Hempcrete is a natural building material that is made from a waste product of hemp fiber production. When hemp is grown to produce paper or textiles, its woody stem is normally discarded. Using it for construction purposes means nothing is wasted. Hempcrete is increasingly being used around the world as a low-impact building material. It regulates humidity, reduces mold growth, is fire-resistant, and provides insulation. Even better, it absorbs more carbon than it produces during its production and manufacture—giving it negative net carbon emissions.
Hailed as a “superfood” hemp seeds are a complete protein that is high in omega-3 fatty acids. The seeds have been used in oil, bars, milk, and hemp seeds butter. For someone adopting a climate-friendly diet that means less meat and dairy, hemp seeds can be a valuable (and sustainable) source of nutrition.

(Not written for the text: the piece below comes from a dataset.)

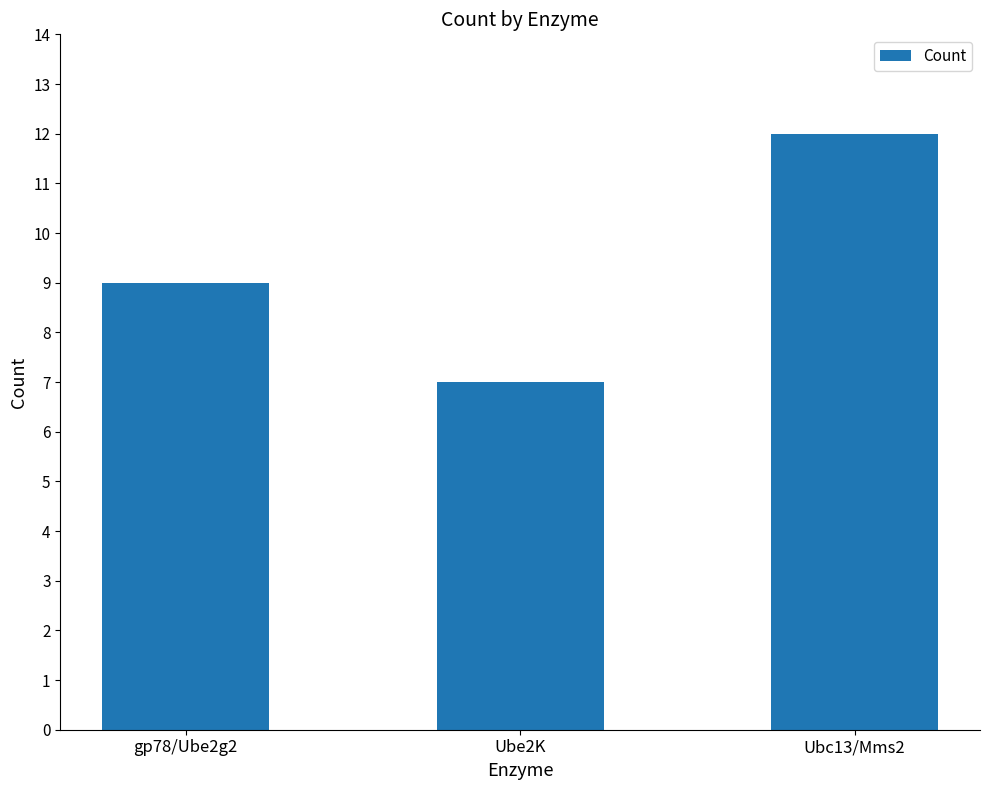

Is it true that the value at gp78/Ube2g2 is 6?

False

Hemp can not only be used for bioremediation (where it acts like a sponge to absorb toxic pollution), but it can also be used to replace fossil fuels completely. Hemp biodiesel can be used in any conventional diesel engine. Better than other bio-fuels, hemp is a renewable resource that is far more sustainable than crops like corn or sugarcane.
Hemp sustainability and versatility makes it one of the most magnificent plants on the planet. Meeting nearly all of our needs, hemp can provide food, fuel, and shelter. It can be a much-needed replacement for plastics and even if we decided not to use it for anything, just its growth would help reduce CO2 in our atmosphere. It’s rare to find a plant that can “save the world” but it looks like hemp may do just that.